= John von Berenberg-Gossler =

John von Berenberg-Gossler (22 October 1866 in Hamburg – 14 July 1943) was a Hamburg banker, politician and grand burgher.

== Career ==
He was elected Senator in Hamburg in 1908 and served as German Ambassador to Italy 1920–21. He was a member of the Berenberg-Gossler banking dynasty and the son of Baron Johann von Berenberg-Gossler (1839–1913), owner of Berenberg Bank, who was ennobled in Prussia in 1888 and conferred Baronial rank in 1910. His father had destined him to succeed him as head of the bank, and his election as Senator took place against the will of his father.
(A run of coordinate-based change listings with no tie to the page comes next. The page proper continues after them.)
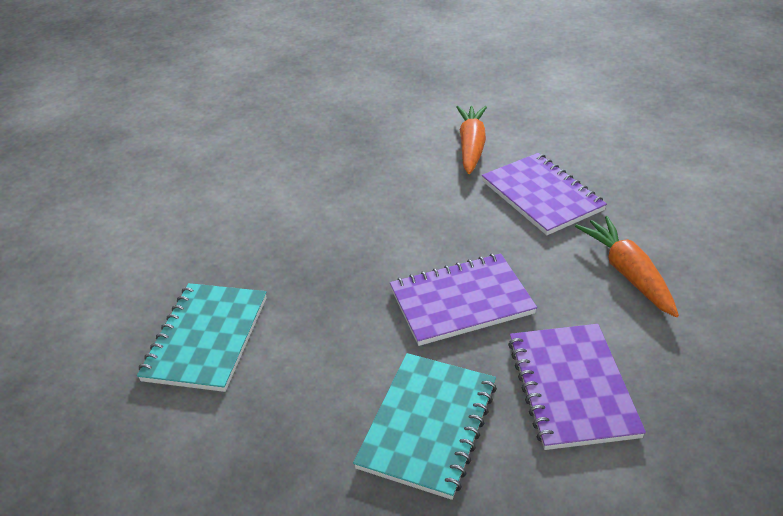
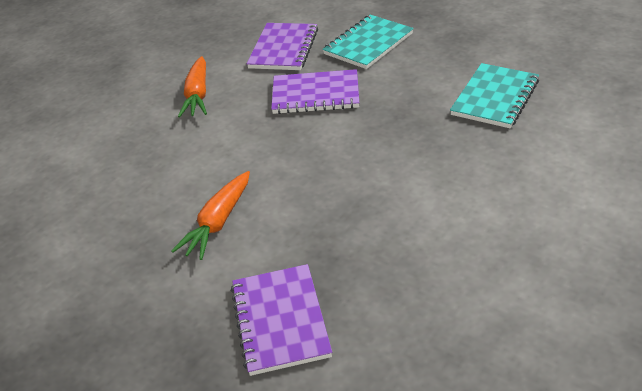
camera: 160 degrees left, 0 degrees up
(541, 196) = (201, 158): purple notebook -> purple notebook (280, 321)

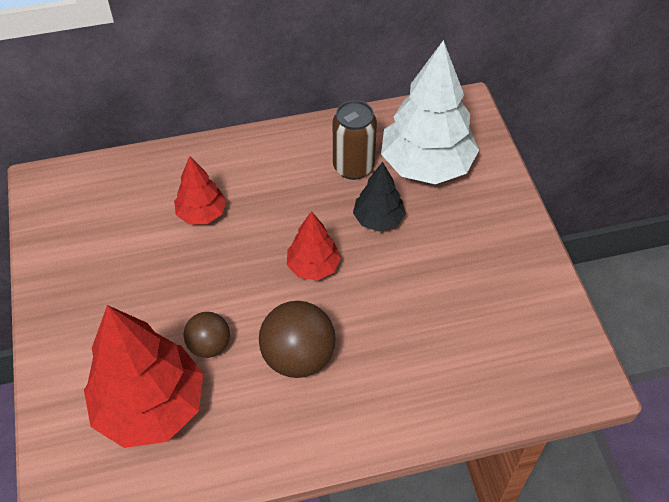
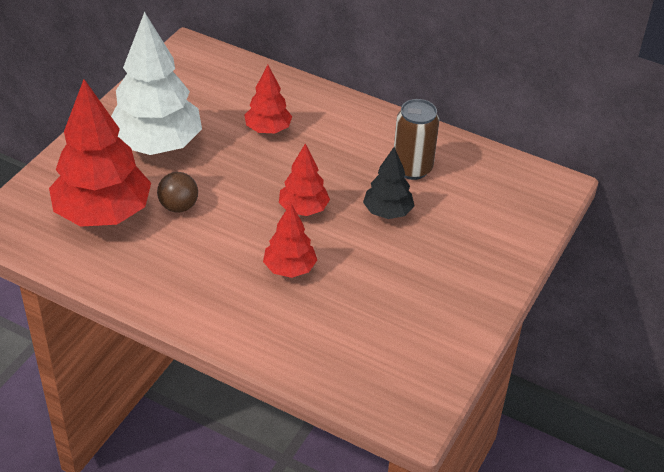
camera: 40 degrees right, 10 degrees down
(298, 357) = (226, 252): brown ball -> none
(364, 330) = (289, 269): none -> red tree
(426, 165) = (470, 202): white tree -> white tree (156, 145)

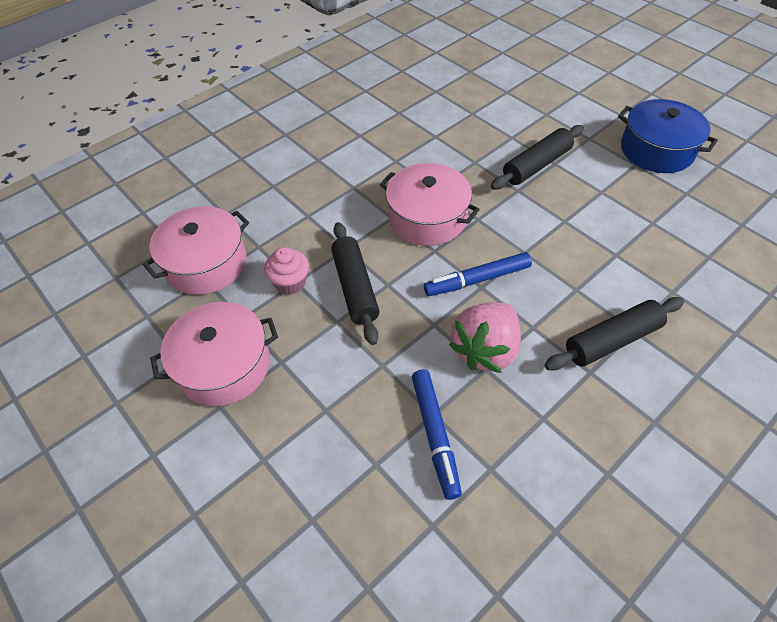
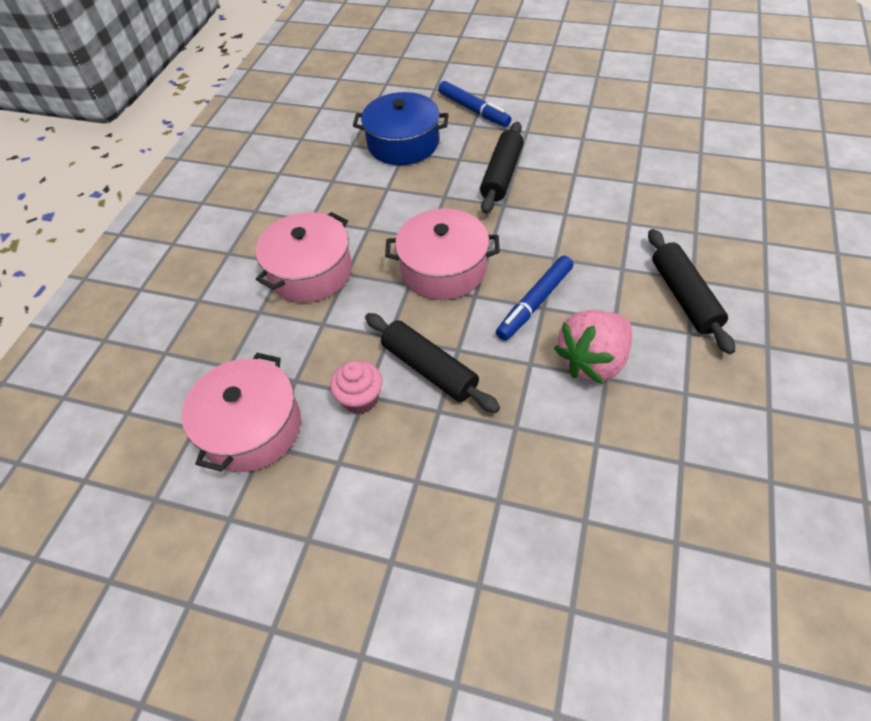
camera: 30 degrees left, 0 degrees up
(224, 365) = (360, 519): pink pot -> pink pot (310, 271)
(435, 435) = (613, 461): blue marker -> blue marker (474, 110)
(485, 350) = (592, 361): pink strawberry -> pink strawberry turned 45 degrees clockwise
(611, 340) = (684, 297): black rolling pin -> black rolling pin turned 45 degrees counterclockwise
(656, 150) = (589, 118): blue pot -> blue pot (403, 143)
He was forced to sell his share of the bank, and his brother Cornelius Freiherr von Berenberg-Gossler succeeded their father as head of the bank. He was head of the bank Hamburger Bank von 1861 (now Hamburger Volksbank) from 1923 to 1925.

== Literature ==
- Georg Wenzel (Hrsg.): Deutscher Wirtschaftsführer. Lebensgänge deutscher Wirtschaftspersönlichkeiten. Ein Nachschlagebuch über 13000 Wirtschaftspersönlichkeiten unserer Zeit. Hanseatische Verlags-Anstalt, Hamburg u. a. 1929.
- Maria Keipert (Red.): Biographisches Handbuch des deutschen Auswärtigen Dienstes 1871–1945. Herausgegeben vom Auswärtigen Amt, Historischer Dienst. Band 2: Gerhard Keiper, Martin Kröger: G–K. Schöningh, Paderborn u. a. 2005, ISBN 3-506-71841-X, S. 115.